Quote the listing below in full, reproducing every line word for word.

+++ DATA TO PROCESS

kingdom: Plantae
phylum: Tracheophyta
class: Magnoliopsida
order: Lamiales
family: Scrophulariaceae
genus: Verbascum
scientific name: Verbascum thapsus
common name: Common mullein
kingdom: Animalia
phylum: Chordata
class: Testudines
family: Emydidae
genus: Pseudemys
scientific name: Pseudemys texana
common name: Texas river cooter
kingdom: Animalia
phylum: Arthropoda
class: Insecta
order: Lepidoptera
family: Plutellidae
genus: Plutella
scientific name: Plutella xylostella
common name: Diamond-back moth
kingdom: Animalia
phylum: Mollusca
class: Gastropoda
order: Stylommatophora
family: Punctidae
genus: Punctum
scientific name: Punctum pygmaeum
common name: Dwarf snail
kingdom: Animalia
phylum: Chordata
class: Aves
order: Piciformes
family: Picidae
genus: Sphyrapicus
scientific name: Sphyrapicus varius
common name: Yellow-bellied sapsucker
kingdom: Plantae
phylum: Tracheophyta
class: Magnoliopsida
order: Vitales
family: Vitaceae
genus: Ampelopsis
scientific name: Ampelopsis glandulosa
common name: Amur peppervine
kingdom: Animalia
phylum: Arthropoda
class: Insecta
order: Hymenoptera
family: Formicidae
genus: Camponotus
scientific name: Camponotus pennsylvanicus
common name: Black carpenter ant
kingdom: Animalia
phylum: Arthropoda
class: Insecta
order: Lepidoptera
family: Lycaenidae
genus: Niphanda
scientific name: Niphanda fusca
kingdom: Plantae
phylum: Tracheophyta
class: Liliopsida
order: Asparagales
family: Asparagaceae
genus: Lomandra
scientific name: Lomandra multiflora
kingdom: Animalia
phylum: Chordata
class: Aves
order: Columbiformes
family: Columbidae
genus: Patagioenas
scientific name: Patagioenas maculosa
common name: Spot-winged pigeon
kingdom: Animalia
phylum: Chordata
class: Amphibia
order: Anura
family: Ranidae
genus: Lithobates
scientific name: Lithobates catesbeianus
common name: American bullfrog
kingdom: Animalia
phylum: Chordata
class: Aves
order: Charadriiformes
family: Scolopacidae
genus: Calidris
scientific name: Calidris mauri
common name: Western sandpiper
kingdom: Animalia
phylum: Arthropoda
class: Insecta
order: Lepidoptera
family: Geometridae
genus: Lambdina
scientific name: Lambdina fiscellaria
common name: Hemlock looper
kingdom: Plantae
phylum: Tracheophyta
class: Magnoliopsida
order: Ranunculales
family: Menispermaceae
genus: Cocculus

++++++

§ **OUTPUT FOR THIS EXERCISE**:
kingdom: Plantae
phylum: Tracheophyta
class: Magnoliopsida
order: Lamiales
family: Scrophulariaceae
genus: Verbascum
scientific name: Verbascum thapsus
common name: Common mullein
kingdom: Animalia
phylum: Chordata
class: Testudines
family: Emydidae
genus: Pseudemys
scientific name: Pseudemys texana
common name: Texas river cooter
kingdom: Animalia
phylum: Arthropoda
class: Insecta
order: Lepidoptera
family: Plutellidae
genus: Plutella
scientific name: Plutella xylostella
common name: Diamond-back moth
kingdom: Animalia
phylum: Mollusca
class: Gastropoda
order: Stylommatophora
family: Punctidae
genus: Punctum
scientific name: Punctum pygmaeum
common name: Dwarf snail
kingdom: Animalia
phylum: Chordata
class: Aves
order: Piciformes
family: Picidae
genus: Sphyrapicus
scientific name: Sphyrapicus varius
common name: Yellow-bellied sapsucker
kingdom: Plantae
phylum: Tracheophyta
class: Magnoliopsida
order: Vitales
family: Vitaceae
genus: Ampelopsis
scientific name: Ampelopsis glandulosa
common name: Amur peppervine
kingdom: Animalia
phylum: Arthropoda
class: Insecta
order: Hymenoptera
family: Formicidae
genus: Camponotus
scientific name: Camponotus pennsylvanicus
common name: Black carpenter ant
kingdom: Animalia
phylum: Arthropoda
class: Insecta
order: Lepidoptera
family: Lycaenidae
genus: Niphanda
scientific name: Niphanda fusca
kingdom: Plantae
phylum: Tracheophyta
class: Liliopsida
order: Asparagales
family: Asparagaceae
genus: Lomandra
scientific name: Lomandra multiflora
kingdom: Animalia
phylum: Chordata
class: Aves
order: Columbiformes
family: Columbidae
genus: Patagioenas
scientific name: Patagioenas maculosa
common name: Spot-winged pigeon
kingdom: Animalia
phylum: Chordata
class: Amphibia
order: Anura
family: Ranidae
genus: Lithobates
scientific name: Lithobates catesbeianus
common name: American bullfrog
kingdom: Animalia
phylum: Chordata
class: Aves
order: Charadriiformes
family: Scolopacidae
genus: Calidris
scientific name: Calidris mauri
common name: Western sandpiper
kingdom: Animalia
phylum: Arthropoda
class: Insecta
order: Lepidoptera
family: Geometridae
genus: Lambdina
scientific name: Lambdina fiscellaria
common name: Hemlock looper
kingdom: Plantae
phylum: Tracheophyta
class: Magnoliopsida
order: Ranunculales
family: Menispermaceae
genus: Cocculus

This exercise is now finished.